Exercise aim >>
Check every line of the following material for the word "linecap", then say how many have it, with no other words.

Record extracts >>
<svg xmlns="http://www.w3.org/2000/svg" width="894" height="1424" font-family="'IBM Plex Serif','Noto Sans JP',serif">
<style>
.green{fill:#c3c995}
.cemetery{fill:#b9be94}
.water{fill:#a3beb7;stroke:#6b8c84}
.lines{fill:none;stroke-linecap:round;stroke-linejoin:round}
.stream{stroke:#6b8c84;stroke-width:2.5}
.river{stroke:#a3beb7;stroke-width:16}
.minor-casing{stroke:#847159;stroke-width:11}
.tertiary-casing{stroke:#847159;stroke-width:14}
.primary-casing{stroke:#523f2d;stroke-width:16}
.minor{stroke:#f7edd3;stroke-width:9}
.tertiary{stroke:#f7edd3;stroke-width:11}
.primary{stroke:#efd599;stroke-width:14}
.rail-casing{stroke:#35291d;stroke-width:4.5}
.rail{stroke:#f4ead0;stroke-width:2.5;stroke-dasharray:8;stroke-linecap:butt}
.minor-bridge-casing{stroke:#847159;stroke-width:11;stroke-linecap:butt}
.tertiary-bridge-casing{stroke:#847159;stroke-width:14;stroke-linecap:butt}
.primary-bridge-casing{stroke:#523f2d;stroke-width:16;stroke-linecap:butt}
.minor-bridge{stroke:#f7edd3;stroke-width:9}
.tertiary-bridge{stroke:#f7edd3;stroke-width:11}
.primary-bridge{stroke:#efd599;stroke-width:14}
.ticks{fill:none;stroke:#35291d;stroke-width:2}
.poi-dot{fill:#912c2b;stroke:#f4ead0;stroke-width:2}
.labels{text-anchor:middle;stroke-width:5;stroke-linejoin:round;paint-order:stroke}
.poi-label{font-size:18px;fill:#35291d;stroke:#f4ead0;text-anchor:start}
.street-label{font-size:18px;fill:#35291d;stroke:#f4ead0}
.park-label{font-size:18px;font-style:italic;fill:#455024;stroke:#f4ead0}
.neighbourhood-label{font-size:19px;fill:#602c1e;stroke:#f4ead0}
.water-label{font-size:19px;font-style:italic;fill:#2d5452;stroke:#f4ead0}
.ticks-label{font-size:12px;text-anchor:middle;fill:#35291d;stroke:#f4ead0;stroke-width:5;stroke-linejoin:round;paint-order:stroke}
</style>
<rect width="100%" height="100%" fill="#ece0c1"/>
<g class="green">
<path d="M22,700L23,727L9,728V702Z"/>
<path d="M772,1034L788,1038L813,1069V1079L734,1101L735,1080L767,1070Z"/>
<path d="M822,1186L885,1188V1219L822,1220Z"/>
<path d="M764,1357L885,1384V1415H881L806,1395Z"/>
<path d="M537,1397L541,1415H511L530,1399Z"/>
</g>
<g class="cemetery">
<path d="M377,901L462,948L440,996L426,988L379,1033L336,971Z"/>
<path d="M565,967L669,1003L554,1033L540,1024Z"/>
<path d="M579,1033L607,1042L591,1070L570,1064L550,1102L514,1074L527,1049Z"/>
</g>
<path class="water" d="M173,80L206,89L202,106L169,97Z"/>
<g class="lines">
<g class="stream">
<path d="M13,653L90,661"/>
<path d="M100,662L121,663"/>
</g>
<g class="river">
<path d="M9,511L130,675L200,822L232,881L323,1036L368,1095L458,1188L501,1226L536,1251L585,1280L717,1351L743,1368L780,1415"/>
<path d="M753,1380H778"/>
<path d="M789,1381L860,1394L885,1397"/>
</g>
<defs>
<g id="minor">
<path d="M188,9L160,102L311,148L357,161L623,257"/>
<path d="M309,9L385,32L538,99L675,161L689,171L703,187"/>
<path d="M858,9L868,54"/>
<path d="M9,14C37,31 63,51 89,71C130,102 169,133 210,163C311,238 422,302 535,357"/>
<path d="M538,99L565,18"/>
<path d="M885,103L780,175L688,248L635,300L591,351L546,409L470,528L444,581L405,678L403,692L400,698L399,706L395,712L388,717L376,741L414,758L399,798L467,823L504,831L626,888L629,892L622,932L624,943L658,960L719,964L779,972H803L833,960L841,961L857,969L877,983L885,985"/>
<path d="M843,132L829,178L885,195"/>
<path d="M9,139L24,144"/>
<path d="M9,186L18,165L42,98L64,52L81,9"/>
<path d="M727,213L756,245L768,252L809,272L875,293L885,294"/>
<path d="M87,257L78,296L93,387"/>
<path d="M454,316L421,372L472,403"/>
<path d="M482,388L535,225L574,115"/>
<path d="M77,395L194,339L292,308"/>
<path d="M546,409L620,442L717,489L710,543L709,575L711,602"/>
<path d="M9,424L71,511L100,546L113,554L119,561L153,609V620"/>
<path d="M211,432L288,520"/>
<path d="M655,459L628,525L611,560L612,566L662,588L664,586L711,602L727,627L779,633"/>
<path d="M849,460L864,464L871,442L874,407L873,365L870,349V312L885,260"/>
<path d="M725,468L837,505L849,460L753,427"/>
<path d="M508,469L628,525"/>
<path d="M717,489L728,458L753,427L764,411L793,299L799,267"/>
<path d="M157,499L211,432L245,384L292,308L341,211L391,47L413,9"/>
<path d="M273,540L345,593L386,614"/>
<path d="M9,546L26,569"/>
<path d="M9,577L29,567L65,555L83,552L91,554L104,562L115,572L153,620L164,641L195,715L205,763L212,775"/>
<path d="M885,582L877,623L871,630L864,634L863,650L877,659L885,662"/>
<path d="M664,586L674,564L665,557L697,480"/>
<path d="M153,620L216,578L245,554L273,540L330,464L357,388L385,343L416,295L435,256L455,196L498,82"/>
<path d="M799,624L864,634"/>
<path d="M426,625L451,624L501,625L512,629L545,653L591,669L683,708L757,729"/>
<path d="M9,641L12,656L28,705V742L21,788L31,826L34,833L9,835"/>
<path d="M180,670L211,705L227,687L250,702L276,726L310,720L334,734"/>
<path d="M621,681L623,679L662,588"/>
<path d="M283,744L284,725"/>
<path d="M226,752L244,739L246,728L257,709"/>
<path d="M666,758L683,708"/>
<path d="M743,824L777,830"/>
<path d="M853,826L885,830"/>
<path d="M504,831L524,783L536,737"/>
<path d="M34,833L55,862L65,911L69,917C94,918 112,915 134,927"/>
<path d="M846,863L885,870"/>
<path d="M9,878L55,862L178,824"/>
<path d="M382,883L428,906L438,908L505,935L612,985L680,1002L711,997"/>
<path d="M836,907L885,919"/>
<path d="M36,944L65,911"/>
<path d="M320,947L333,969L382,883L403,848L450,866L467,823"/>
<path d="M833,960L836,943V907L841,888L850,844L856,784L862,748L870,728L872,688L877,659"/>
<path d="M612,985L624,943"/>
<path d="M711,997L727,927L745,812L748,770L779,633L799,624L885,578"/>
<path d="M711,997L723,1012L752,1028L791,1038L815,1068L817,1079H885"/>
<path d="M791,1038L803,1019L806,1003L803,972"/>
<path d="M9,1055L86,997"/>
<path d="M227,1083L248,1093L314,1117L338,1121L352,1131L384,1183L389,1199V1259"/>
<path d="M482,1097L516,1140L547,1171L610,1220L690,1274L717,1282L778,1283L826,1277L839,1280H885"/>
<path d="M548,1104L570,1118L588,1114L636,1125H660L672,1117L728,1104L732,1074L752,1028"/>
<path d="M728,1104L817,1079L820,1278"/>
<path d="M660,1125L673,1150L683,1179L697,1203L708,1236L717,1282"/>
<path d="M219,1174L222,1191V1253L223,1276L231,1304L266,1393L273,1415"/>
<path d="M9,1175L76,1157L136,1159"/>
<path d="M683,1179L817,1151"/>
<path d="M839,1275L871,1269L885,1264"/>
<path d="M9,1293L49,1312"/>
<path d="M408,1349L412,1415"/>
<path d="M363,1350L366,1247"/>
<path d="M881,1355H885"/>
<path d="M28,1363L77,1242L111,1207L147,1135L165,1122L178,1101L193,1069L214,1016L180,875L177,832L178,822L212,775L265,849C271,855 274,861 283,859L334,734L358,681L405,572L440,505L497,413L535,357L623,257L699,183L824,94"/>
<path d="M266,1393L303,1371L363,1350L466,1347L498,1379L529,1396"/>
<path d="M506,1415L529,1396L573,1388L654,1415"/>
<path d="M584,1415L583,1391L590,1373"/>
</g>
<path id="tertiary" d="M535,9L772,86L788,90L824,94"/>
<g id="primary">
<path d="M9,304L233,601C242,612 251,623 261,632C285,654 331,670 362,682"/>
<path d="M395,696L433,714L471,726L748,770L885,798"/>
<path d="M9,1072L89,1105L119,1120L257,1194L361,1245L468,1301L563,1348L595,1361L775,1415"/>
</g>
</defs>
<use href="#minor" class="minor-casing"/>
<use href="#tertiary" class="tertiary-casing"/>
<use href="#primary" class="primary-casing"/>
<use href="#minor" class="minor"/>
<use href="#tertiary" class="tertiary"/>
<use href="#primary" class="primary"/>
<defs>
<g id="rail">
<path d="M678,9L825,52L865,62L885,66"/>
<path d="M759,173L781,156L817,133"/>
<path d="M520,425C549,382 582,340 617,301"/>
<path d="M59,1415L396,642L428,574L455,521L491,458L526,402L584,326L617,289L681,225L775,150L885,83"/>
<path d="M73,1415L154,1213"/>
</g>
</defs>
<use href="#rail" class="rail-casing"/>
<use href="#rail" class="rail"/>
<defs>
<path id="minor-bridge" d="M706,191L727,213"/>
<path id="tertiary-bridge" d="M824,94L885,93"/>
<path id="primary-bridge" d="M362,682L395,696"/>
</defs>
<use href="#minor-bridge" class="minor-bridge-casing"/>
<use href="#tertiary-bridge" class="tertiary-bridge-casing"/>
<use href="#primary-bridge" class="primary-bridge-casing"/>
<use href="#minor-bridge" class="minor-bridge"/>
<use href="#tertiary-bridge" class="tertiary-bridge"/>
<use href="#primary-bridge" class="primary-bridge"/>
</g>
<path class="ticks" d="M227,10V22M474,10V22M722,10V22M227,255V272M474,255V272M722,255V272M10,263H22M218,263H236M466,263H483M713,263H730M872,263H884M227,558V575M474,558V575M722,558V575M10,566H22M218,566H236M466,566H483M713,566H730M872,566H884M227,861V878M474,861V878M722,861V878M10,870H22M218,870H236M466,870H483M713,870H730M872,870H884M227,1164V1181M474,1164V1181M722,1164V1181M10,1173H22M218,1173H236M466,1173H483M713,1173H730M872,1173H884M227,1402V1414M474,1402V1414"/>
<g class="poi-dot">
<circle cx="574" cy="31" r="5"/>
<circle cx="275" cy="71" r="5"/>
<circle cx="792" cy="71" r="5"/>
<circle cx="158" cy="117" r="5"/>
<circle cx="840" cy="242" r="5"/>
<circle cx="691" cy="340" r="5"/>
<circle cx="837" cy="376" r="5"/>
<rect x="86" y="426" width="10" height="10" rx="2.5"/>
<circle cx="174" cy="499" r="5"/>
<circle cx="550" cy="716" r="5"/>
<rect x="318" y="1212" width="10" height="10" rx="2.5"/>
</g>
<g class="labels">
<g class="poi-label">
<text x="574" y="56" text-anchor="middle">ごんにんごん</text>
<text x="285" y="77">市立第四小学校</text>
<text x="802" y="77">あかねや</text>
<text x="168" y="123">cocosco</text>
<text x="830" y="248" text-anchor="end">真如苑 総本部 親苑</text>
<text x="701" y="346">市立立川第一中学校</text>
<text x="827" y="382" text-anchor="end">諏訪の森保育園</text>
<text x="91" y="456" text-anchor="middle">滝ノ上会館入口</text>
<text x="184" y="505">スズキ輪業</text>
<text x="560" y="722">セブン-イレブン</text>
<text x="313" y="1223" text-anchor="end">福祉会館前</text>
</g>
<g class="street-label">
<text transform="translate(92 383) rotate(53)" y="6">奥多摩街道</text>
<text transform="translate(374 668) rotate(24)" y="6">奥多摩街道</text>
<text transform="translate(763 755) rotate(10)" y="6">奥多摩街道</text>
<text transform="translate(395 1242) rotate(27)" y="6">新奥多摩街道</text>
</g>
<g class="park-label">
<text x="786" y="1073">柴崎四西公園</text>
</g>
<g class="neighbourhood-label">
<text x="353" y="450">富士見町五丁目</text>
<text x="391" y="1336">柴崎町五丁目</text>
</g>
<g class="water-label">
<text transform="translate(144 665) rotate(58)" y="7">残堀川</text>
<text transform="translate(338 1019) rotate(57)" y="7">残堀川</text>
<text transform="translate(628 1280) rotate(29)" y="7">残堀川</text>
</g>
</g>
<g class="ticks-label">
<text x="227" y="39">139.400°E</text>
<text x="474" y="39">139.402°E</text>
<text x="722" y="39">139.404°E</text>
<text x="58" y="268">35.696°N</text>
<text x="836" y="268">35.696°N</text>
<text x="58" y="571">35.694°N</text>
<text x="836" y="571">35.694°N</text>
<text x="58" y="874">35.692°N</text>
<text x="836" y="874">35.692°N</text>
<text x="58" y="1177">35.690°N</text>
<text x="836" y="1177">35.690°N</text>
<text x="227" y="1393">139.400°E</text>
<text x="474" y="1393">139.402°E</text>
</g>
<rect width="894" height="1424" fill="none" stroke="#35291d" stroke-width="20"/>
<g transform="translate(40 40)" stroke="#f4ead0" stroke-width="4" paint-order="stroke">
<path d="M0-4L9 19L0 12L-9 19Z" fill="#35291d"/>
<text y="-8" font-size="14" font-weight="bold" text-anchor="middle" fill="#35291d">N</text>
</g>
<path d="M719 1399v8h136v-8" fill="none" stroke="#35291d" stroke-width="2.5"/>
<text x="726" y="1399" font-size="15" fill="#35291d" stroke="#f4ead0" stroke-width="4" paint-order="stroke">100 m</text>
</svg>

Expected answer >>
5